男の子ってあんなに激しいのだと由香奈も背中が縮んでしまった。背が伸びて体つきもしっかりしてきて力もついて、そんな自分を持て余しているのかもしれない。四方八方に敵意だけを巻き散らかして。

 日曜日、クレアは学校の課題で忙しいからフラワーには行けないと言っていた。由香奈は午前中でバイトをあがって賄の昼食を貰った後、夜までフラワーですごすつもりで店へと向かった。

 ランチタイムで数組のお客さんが食事をしている店内の隅っこで、ハルカちゃんのお兄ちゃんがひとりで漫画を読んでいた。
 由香奈は内心びくびくしながら、本棚の脇に座って壁に寄りかかっている彼に近づいた。あっち行けって言われるかな。冷や冷やしながら話しかける。

「あの、今日も、来てくれたんだね……」
 むすっとした表情で彼はちらっと由香奈を見上げた。
「これの続き読みたかったから」
「そうなんだ……」
 会話が終わってしまって困ったけれど、由香奈はそのまま彼の隣に蹲った。どうしよう、彼に春日井とキャッチボールをしてもらいたいのだけど、なんて言えばいいのだろう。

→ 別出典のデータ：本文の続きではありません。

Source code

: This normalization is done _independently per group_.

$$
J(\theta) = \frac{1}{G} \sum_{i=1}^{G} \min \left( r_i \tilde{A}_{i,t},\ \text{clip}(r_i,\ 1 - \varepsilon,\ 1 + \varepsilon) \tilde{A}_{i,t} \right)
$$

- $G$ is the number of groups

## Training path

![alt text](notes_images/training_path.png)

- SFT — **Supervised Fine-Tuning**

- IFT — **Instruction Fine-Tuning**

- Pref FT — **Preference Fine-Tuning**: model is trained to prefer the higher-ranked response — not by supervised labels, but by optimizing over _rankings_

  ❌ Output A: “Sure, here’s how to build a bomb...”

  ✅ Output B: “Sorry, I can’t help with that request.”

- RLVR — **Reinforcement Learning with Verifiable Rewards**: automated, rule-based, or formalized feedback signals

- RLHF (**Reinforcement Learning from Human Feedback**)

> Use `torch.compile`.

 暖房が利いた店内でコートも脱がずに由香奈が変な汗を浮かべていると、ハルカちゃんのお兄ちゃんはじとっと横目に由香奈を見た。
「なんか用?」
「えと、あの……」
「何怖がってんの? オレがゆかなんイジメてるみたいじゃん」

 唇をとんがらせるその頬は、なめらかで柔らかそうで、まだまだ幼い子どものそれだ。あだ名で呼ばれたことにも安堵して、由香奈は少し緊張を解く。
「あのね。天気が良いから、外で遊んだほうが……」
「すっげえ曇ってるけど」
「え……」
 すげなく返しておきながら、彼は漫画本を閉じて立ち上がった。

「ずっと座ってたから、運動するかな」
「う、うん。そうだよ……」
 すーっとハルカちゃんのお兄ちゃんは店を出ていってしまう。自分はどうしようかとしばらく由香奈は迷う。厨房のカウンターへと目を向けると、園美さんがひらひら手を振っていた。それに背中を押されて立ち上がる。